▶ _ASSIGNMENT_:
The records that follow must be repeated exactly, minus the images.

Items from a data source
::::::::
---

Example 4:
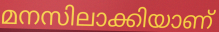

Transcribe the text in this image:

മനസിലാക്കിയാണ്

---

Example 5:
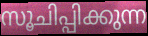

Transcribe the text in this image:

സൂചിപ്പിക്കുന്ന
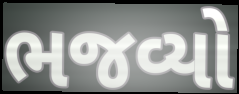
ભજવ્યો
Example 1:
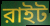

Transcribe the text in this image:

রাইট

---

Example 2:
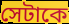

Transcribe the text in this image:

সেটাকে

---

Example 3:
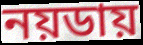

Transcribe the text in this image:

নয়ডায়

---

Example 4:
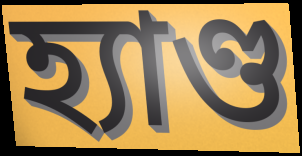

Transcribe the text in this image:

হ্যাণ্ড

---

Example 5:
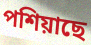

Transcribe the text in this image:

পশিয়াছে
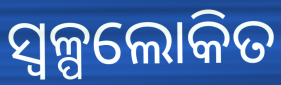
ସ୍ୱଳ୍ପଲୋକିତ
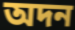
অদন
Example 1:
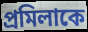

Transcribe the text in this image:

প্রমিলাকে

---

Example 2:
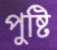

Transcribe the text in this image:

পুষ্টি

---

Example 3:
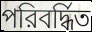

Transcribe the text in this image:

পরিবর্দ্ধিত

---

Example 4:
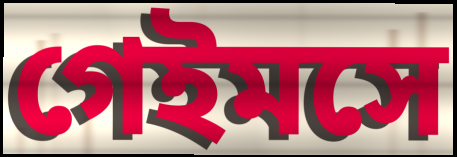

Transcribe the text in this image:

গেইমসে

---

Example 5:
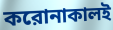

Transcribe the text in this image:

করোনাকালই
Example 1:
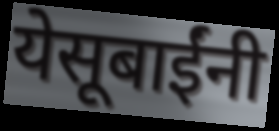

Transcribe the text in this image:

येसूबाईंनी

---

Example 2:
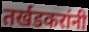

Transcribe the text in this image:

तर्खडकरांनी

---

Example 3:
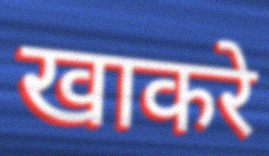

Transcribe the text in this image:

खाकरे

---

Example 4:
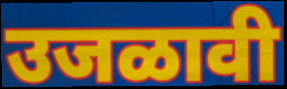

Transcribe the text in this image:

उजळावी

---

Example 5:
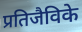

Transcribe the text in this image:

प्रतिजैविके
::::::::
▶ _RESPONSE AREA_:
---

Example 4:

Transcribe the text in this image:

മനസിലാക്കിയാണ്

---

Example 5:

Transcribe the text in this image:

സൂചിപ്പിക്കുന്ന
ભજવ્યો
Example 1:

Transcribe the text in this image:

রাইট

---

Example 2:

Transcribe the text in this image:

সেটাকে

---

Example 3:

Transcribe the text in this image:

নয়ডায়

---

Example 4:

Transcribe the text in this image:

হ্যাণ্ড

---

Example 5:

Transcribe the text in this image:

পশিয়াছে
ସ୍ୱଳ୍ପଲୋକିତ
অদন
Example 1:

Transcribe the text in this image:

প্রমিলাকে

---

Example 2:

Transcribe the text in this image:

পুষ্টি

---

Example 3:

Transcribe the text in this image:

পরিবর্দ্ধিত

---

Example 4:

Transcribe the text in this image:

গেইমসে

---

Example 5:

Transcribe the text in this image:

করোনাকালই
Example 1:

Transcribe the text in this image:

येसूबाईंनी

---

Example 2:

Transcribe the text in this image:

तर्खडकरांनी

---

Example 3:

Transcribe the text in this image:

खाकरे

---

Example 4:

Transcribe the text in this image:

उजळावी

---

Example 5:

Transcribe the text in this image:

प्रतिजैविके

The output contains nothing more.